● Source material:
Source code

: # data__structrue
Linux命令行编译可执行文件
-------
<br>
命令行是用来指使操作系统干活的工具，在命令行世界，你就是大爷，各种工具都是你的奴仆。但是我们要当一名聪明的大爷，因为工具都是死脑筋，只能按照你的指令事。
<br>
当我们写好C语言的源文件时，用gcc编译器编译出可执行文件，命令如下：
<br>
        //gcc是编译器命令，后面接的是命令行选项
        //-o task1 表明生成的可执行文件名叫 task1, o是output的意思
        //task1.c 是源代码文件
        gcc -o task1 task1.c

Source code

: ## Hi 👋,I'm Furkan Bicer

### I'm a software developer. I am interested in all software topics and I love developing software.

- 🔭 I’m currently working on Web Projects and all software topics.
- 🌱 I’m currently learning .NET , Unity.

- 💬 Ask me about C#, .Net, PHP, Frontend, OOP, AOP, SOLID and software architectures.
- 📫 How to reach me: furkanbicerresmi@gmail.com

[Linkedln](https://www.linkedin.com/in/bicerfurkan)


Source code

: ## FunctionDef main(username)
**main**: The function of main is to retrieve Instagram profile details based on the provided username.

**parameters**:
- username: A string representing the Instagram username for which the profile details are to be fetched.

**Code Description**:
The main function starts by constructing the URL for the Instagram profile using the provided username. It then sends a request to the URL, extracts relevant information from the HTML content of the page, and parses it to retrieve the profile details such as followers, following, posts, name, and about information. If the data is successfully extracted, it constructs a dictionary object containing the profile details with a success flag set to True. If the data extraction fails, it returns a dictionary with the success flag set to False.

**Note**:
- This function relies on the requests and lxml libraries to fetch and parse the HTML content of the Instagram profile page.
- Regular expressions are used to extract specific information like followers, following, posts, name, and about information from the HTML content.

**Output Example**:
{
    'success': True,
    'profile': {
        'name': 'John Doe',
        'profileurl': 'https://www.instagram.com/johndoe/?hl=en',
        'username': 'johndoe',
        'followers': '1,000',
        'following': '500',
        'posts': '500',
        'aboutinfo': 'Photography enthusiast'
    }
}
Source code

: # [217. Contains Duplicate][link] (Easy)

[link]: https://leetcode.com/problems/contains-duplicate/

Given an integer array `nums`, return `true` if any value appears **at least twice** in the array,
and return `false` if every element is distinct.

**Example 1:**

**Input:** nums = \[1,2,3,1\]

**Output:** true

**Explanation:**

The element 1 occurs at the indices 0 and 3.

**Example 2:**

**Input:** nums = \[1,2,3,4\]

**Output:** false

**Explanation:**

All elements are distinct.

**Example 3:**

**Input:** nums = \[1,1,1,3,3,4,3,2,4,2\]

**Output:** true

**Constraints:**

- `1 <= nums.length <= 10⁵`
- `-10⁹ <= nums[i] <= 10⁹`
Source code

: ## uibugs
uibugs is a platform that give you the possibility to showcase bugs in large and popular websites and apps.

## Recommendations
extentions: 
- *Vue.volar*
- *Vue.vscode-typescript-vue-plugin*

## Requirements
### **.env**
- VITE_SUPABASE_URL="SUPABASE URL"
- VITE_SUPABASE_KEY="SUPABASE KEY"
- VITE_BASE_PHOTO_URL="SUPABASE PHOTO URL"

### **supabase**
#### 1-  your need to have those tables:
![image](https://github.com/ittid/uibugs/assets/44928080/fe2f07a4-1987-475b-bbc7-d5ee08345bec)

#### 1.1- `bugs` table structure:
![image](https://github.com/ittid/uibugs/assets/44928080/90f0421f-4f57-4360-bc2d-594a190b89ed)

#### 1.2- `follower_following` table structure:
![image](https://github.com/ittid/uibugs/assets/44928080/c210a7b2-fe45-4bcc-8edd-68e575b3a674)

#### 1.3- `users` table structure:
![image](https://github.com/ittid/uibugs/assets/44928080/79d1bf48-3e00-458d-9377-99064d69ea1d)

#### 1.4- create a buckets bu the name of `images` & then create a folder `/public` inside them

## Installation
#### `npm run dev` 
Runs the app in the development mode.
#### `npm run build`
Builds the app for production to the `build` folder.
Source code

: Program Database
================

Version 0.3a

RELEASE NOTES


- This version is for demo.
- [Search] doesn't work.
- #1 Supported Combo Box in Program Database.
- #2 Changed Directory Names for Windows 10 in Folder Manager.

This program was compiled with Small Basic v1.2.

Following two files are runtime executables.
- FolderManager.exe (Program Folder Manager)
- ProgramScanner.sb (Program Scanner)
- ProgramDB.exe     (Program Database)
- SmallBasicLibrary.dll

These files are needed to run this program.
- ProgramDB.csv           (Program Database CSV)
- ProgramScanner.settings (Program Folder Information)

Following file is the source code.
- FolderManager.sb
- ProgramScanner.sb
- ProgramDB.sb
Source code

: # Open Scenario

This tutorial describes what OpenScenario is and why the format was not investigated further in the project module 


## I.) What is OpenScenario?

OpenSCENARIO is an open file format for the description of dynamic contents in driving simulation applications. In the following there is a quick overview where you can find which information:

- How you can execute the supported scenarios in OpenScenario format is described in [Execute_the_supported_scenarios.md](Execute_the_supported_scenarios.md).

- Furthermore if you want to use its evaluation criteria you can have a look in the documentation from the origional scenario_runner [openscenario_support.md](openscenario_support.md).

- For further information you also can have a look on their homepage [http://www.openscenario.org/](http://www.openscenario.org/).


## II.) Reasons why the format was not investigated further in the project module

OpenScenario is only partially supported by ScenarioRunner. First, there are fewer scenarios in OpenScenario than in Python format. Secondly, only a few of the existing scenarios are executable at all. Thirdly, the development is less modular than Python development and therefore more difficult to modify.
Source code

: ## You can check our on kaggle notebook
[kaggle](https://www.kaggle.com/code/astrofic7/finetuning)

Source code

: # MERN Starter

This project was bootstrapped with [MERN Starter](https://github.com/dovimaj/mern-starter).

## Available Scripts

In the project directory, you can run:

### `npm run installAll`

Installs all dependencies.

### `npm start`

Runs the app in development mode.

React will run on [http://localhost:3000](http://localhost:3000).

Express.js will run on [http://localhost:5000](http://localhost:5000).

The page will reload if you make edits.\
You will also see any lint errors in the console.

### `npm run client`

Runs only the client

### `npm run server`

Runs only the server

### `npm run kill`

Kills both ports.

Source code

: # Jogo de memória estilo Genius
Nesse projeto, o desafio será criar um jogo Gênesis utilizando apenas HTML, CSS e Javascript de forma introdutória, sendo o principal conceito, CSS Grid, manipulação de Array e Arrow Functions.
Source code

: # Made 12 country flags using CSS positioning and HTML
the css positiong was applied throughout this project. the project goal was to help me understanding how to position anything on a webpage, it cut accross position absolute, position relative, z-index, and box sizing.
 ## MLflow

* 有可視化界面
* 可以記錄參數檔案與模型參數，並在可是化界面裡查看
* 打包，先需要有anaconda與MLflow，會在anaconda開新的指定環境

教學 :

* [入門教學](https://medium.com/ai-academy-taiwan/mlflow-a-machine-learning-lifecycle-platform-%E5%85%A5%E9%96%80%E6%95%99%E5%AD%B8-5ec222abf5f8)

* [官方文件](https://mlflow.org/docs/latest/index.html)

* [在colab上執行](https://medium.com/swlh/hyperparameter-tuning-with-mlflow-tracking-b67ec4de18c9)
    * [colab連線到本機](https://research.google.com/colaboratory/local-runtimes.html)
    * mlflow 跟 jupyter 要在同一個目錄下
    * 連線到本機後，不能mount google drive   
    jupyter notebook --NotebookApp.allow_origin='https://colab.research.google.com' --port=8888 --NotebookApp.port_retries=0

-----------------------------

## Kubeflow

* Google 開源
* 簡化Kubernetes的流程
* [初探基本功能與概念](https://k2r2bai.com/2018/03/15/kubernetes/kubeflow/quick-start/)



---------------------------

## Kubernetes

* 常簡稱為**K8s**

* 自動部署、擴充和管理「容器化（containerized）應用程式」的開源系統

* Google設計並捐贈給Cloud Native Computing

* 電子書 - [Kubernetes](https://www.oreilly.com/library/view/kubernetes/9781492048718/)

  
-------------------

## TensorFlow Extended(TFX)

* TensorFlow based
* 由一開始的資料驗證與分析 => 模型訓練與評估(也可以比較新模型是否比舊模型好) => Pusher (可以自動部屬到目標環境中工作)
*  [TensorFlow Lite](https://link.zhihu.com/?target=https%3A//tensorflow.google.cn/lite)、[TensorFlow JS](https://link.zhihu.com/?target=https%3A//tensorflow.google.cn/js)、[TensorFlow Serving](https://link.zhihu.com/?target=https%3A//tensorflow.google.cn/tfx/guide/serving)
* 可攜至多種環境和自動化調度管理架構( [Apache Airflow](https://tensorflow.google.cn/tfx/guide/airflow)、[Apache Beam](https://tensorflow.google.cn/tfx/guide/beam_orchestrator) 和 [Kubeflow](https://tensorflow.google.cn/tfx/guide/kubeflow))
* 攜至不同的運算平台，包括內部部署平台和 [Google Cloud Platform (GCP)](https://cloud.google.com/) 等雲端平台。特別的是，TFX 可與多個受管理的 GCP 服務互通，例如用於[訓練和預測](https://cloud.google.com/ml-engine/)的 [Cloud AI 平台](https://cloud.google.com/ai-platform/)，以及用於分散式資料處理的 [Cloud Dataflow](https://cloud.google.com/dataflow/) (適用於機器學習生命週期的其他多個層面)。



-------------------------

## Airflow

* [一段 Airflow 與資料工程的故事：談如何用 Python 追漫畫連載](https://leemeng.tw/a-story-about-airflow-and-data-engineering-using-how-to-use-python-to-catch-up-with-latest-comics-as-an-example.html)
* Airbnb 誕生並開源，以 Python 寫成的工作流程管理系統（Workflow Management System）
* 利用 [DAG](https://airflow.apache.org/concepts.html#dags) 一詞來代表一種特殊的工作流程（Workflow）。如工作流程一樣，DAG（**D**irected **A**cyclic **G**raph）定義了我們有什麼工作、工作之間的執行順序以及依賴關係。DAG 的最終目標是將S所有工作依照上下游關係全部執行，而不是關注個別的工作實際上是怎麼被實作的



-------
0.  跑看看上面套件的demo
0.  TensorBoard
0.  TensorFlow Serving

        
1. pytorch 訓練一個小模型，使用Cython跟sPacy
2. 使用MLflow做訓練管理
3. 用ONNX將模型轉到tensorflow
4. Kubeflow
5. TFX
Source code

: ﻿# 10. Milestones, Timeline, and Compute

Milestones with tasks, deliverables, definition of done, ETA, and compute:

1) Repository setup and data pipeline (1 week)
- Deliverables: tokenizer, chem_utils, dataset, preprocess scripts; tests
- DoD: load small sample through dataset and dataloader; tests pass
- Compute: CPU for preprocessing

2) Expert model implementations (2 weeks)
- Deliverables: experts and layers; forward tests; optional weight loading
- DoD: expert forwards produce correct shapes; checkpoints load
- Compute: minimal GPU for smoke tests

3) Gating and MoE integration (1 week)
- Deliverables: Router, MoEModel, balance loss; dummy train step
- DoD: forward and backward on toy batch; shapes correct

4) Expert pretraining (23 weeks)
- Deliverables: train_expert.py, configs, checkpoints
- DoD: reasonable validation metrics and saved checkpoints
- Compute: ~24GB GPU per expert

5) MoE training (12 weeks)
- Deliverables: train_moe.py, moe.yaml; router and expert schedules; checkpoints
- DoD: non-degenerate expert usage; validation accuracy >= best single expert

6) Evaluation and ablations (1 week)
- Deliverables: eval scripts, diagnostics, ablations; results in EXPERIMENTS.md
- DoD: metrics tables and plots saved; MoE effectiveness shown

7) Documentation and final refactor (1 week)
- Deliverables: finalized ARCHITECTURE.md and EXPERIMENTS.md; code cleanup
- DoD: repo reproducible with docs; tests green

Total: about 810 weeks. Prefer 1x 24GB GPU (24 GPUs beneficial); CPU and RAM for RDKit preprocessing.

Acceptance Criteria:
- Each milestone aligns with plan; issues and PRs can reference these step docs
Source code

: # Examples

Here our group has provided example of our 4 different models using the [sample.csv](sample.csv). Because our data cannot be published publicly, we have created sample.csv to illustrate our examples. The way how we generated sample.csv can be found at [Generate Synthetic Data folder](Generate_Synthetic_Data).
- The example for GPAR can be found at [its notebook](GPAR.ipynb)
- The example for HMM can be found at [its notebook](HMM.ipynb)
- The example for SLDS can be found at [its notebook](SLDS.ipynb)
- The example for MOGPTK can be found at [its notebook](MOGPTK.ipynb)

● Job:
Set down, unchanged, the part of the items above that begins with the line containing "## I.) What is OpenScenario?" and ends with the line containing "OpenSCENARIO is an open".

● Solved exercise:
## I.) What is OpenScenario?

OpenSCENARIO is an open file format for the description of dynamic contents in driving simulation applications. In the following there is a quick overview where you can find which information:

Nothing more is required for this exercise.